Mal scrambled to his feet and stood eye to eye with his twin. Sandy gazed back levelly for a moment before breaking into a smile and hugging him. Mal patted Sandy's back, swallowing tears of relief. For a moment he had been afraid Sandy wouldn't even recognise him; odd as that would be, since apart from Sandy's clean-shaven chin they were as alike as two peas in a peascod. At that thought he released his twin and looked at him afresh. Sandy was looking better than Mal had seen him in years, suntanned and flushed with the exertion of climbing up from the beach. He was dressed in a loose tunic and breeches like a skrayling, and his hair hung in braids past his shoulders. He hefted a net full of mussels, grinned at Kiiren and said something in the ancient tongue of the skraylings. The words tugged on the sleeve of Mal's memory, but without the skrayling drug to help him, he could make out only fragments.
"Speak English, amayi," Kiiren said.
"Sorry, brother." Sandy ducked his head, sheepish. "I… I have not spoken our father's tongue in such a long time, I forget."
Kiiren gestured for them to sit on the cushions scattered around the tent. "You had something important to say, Catlyn-tuur?"
"It can wait until later," Mal replied. He wasn't about to distress Sandy with talk of mass suicides. "Nothing is more important than my brother."
Sandy poured three cups of shakholaat and passed them round.
"Why are you here?" he asked Mal without preamble.

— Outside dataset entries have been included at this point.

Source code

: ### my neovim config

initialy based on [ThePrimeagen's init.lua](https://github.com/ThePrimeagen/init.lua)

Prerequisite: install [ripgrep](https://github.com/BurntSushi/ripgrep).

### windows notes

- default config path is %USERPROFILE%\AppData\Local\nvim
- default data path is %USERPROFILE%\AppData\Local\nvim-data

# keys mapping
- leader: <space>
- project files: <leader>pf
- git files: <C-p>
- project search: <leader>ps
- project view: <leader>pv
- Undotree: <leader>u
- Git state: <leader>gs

"I'm returning to London on Walsingham's business." It wasn't exactly a lie; if the skraylings were up to something in the Mediterranean, the spymaster would want to know. "And since I would be passing the island anyway–"
"You must have been this way before." Sandy's tone was even, but Mal's guilt supplied the unspoken accusation.
"I didn't want to interfere with your healing. Kiiren indicated it would take a long time."
"But you came anyway."
Mal put down his cup. "I came to see you as often as I could, when… when we were both in London. Do I need a reason to visit here?"
Kiiren reached out and put a hand on Mal's arm. "Do not be offended, Catlyn-tuur. We live apart here and are not accustomed to company. We are both made disagreeable by it, I think."
Ever the ambassador. Mal lowered his eyes and let his hands fall into his lap.
Kiiren turned the conversation to less prickly matters, like the best way to cook mussels, and after a few minutes Sandy excused himself and went outside to start building a fire for supper.
Keeping half an eye on the tent-flap in case Sandy returned, Mal told Kiiren about their discovery on Corsica.
"Why would they do such a thing?" he asked Kiiren when he was done. "To live as a slave is terrible, I know, but–"
"It is not this life they feared, but next."
"I thought you skraylings didn't believe in Hell – or Heaven."
"Next life in this world. As humans."
"As guisers."
"Yes. It is not just against our law, but against our beliefs. Skraylings are skraylings, humans are humans; that is how it should be."
"Could they not choose to just… die and not be reborn?"